Provided material.

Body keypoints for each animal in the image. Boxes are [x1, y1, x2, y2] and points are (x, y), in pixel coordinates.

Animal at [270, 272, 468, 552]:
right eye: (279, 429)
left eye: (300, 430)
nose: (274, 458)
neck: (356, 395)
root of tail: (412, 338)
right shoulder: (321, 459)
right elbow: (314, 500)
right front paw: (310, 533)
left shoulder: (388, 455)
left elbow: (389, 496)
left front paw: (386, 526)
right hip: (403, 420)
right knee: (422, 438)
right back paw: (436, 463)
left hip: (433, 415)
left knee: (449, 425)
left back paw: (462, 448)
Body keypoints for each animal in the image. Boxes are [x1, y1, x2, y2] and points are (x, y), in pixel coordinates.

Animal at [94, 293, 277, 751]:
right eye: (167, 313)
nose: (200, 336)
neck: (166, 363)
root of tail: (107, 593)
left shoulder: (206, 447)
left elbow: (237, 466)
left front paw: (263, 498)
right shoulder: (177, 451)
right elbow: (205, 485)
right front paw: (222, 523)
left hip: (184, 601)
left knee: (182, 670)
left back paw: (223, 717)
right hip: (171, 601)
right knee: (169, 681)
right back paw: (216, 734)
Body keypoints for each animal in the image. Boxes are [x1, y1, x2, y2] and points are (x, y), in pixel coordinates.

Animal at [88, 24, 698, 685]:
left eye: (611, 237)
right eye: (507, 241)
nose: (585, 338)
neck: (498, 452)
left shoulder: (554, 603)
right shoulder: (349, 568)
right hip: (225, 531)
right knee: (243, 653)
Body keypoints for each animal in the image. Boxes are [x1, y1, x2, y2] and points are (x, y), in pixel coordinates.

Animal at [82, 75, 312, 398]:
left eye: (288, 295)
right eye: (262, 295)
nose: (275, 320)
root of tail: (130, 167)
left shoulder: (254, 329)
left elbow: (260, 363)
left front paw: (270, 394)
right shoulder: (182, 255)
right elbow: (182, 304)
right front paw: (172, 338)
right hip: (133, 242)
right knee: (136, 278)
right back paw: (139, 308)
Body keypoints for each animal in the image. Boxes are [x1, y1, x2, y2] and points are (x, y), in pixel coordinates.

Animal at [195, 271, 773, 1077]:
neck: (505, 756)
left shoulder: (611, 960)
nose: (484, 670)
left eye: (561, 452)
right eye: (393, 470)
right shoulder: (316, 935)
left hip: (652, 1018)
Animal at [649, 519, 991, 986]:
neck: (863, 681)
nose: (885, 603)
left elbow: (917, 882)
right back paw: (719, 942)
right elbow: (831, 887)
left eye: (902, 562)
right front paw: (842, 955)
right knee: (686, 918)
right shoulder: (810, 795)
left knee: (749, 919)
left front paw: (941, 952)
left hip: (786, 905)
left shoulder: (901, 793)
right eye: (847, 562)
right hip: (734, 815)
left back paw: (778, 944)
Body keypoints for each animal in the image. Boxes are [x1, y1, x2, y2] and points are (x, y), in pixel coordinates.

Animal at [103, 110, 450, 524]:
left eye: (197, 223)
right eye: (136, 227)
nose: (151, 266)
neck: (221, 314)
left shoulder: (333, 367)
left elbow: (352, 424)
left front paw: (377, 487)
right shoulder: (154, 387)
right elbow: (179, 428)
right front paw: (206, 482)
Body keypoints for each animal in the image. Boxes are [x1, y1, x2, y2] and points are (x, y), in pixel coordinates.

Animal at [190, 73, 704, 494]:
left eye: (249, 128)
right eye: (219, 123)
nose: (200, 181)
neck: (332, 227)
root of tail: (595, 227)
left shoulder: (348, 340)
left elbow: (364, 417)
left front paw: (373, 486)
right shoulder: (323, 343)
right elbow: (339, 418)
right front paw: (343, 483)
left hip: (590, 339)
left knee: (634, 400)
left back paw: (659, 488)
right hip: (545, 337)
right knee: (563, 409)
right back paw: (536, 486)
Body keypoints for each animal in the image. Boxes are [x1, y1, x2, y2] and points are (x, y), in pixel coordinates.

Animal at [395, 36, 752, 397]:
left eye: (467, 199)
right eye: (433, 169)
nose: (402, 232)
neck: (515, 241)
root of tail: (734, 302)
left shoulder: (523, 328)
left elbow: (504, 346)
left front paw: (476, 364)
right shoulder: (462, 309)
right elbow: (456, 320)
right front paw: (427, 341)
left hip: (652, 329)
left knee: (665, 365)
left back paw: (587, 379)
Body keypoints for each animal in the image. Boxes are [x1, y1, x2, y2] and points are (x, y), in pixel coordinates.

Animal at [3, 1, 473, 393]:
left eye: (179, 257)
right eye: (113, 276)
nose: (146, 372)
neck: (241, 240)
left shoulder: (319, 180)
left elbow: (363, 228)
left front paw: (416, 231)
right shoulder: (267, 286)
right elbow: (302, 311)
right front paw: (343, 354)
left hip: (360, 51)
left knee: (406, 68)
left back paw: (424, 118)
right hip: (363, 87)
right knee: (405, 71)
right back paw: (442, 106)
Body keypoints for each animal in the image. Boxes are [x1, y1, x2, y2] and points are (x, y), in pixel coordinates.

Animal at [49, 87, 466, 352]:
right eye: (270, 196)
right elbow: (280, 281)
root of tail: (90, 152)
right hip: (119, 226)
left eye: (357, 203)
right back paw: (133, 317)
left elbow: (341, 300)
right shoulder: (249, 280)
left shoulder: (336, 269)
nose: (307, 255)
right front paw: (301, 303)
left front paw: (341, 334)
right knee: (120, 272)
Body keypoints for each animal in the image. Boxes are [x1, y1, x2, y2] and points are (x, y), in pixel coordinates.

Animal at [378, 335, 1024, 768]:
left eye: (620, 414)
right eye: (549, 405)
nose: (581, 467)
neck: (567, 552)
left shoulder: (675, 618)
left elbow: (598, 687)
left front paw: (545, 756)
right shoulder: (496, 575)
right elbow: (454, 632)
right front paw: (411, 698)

Problem to solve. Where the listing above reaches the line that contains "left back paw: (778, 944)", start retyping, and finish with the line that contains "right shoulder: (249, 280)"; reproduce those lines exactly and no others.

Answer section.
left back paw: (778, 944)
Body keypoints for each animal in the image. Boxes are [x1, y1, x2, y2] and points are (x, y), in pixel coordinates.

Animal at [103, 110, 450, 524]:
left eye: (197, 223)
right eye: (136, 227)
nose: (151, 266)
neck: (221, 314)
left shoulder: (333, 367)
left elbow: (352, 424)
left front paw: (377, 487)
right shoulder: (154, 387)
right elbow: (179, 428)
right front paw: (206, 482)
Body keypoints for each animal in the image. Boxes are [x1, y1, x2, y2] and points are (x, y), in pixel coordinates.

Animal at [190, 73, 704, 494]:
left eye: (249, 128)
right eye: (219, 123)
nose: (200, 181)
neck: (332, 227)
root of tail: (595, 227)
left shoulder: (348, 340)
left elbow: (364, 417)
left front paw: (373, 486)
right shoulder: (323, 343)
right elbow: (339, 418)
right front paw: (343, 483)
left hip: (590, 339)
left knee: (634, 400)
left back paw: (659, 488)
right hip: (545, 337)
right knee: (563, 409)
right back paw: (536, 486)
Body keypoints for each animal in the image. Boxes are [x1, y1, x2, y2] and points are (x, y), in pixel coordinates.

Animal at [395, 36, 752, 397]:
left eye: (467, 199)
right eye: (433, 169)
nose: (402, 232)
neck: (515, 241)
root of tail: (734, 302)
left shoulder: (523, 328)
left elbow: (504, 346)
left front paw: (476, 364)
right shoulder: (462, 309)
right elbow: (456, 320)
right front paw: (427, 341)
left hip: (652, 329)
left knee: (665, 365)
left back paw: (587, 379)
Body keypoints for each animal in the image. Boxes are [x1, y1, x2, y2] and points are (x, y), in pixel coordinates.

Animal at [3, 1, 473, 393]:
left eye: (179, 257)
right eye: (113, 276)
nose: (146, 372)
neck: (241, 240)
left shoulder: (319, 180)
left elbow: (363, 228)
left front paw: (416, 231)
right shoulder: (267, 286)
right elbow: (302, 311)
right front paw: (343, 354)
left hip: (360, 51)
left knee: (406, 68)
left back paw: (424, 118)
right hip: (363, 87)
right knee: (405, 71)
right back paw: (442, 106)
Body keypoints for each animal in the image. Boxes are [x1, y1, x2, y2] and points are (x, y), in pixel coordinates.

Animal at [49, 87, 466, 352]:
right eye: (270, 196)
right elbow: (280, 281)
root of tail: (90, 152)
right hip: (119, 226)
left eye: (357, 203)
right back paw: (133, 317)
left elbow: (341, 300)
right shoulder: (249, 280)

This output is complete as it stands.